"In video games there is a weird pattern that a small fraction of players will follow that most developers will never even consider or account for at all. If your game has the capabilities, children will use your game as dolls. They will roleplay a completely different story with the on-screen characters. They will play house. They will find a way to do this."
--Natalie (mew151.net)
I talked about this briefly on my game log: I liked Majora's Mask 64 not because I wanted to play the game, I liked it because I could play in the game. I had this whole parallel story going in my head that no one knew about except me. Who cares if no one else could see Luigi next to that tree? I knew he was there. The whole day, I was thinking about my parallel story; coming up with new threads, deciding which characters were important and which weren't; and then when I was finally able to sit down at the TV and switch on the N64, it was an extension of the story. Majora's Mask wasn't the only game I did this in either. Basically, every game I had for N64 (that I played with any regularity) had some role to play in my story.

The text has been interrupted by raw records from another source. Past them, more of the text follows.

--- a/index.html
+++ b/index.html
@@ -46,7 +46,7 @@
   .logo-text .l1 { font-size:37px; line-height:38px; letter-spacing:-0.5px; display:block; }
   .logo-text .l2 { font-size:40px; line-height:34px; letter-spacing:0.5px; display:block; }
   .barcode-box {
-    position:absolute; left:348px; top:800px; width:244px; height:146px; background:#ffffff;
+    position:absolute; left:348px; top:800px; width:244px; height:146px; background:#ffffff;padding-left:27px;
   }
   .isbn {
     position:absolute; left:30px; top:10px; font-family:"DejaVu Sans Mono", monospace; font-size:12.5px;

This is the thing that AAA developers have stopped thinking about. The only company that still does any semblance of this is Nintendo. By restricting players to a regimented, scripted story progression, omitting all areas that are not directly related to the game's predetermined storyline, and forbidding players from re-entering areas they have already visited, they've made it impossible to play in the game anymore. You play the game, you do what we want you to, you can't do anything else or you fail. That's not good. And people wonder why kids have underdeveloped imaginations these days.
On the other side of it, there's also such a thing as too much freedom. Game worlds that are so huge, it takes 45 realtime minutes at a full sprint to get from point "A" to point "B". I'm not talking about pure sandbox games, like The Sims or Minecraft—I mean stuff like Breath of the Wild, even Twilight Princess to a certain extent; Skyrim, Grand Theft Auto V, that kind of thing. Games that have a story progression but there's too much downtime required for travel. Hyrule Field in Ocarina of Time was the perfect size for imagined stories, because everything is within a few seconds' run or a few minutes' walk. Plus, the main game doesn't take long to get through, so if there's a particular kind of equipment you need for a story, you can get it with relatively little bother.

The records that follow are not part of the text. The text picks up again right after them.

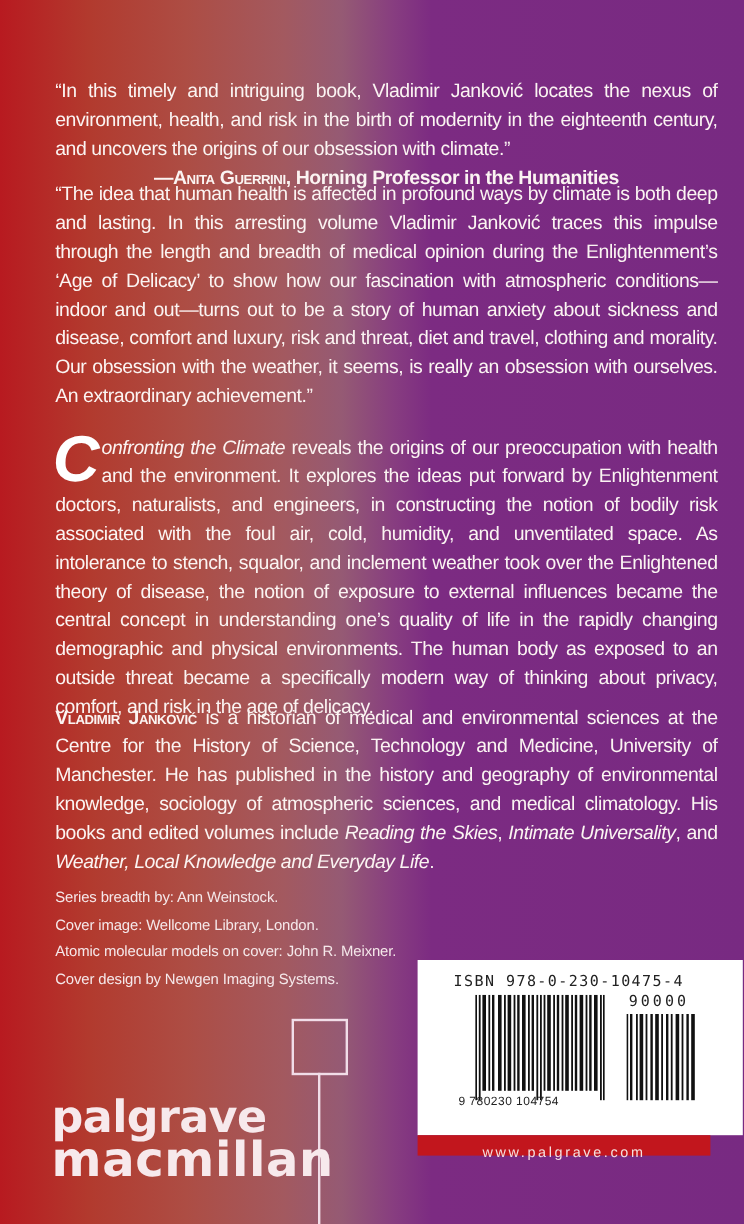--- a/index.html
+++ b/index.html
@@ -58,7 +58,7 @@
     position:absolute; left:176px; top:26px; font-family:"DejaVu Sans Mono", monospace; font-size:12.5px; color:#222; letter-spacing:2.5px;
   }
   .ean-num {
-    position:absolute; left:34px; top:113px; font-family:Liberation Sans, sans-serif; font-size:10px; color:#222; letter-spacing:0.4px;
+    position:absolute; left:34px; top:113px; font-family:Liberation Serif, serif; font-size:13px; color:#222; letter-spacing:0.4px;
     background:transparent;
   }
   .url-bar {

Of course, AAA developers answer to shareholders and a board of directors, so it's no wonder they've all stopped making this kind of game. Indie developers tend to overestimate the size of their open worlds and make objectives so difficult to find that you give up after spending an hour searching for some reason to play the game ever again. In general, the role-playing game seems to be the best candidate for sandboxing of this kind. In the large part, your player character is customisable; and the game world is large enough to facilitate chance encounters with enemies, without being so large that you can play for half an hour without getting anywhere.
Now, obviously, there are exceptions to every rule. If a player is determined enough (or, like me, autistic enough) they can sandbox just about anything. Also, there's no point in making every single game intentionally capable of sandboxing in this manner; for every Ocarina of Time, there needs to be at least 2 Crash Bandicoots in order to give the game library some variety. But where we are right now is the Video Game Crash of 2020, which has already lasted 3 years longer than the Video Game Crash of 1983. Time and time again, we've proven that big business cannot be trusted to provide quality gaming experiences. In '83, it was E.T.: The Extra-Terrestrial; in '23 it was a spate of tired remakes of old games from giant multinational corporations that have forgotten how to make money in any way other than acquiring their competitors.
Of course, Slay the Princess came out in 2023, so I guess it wasn't all bad.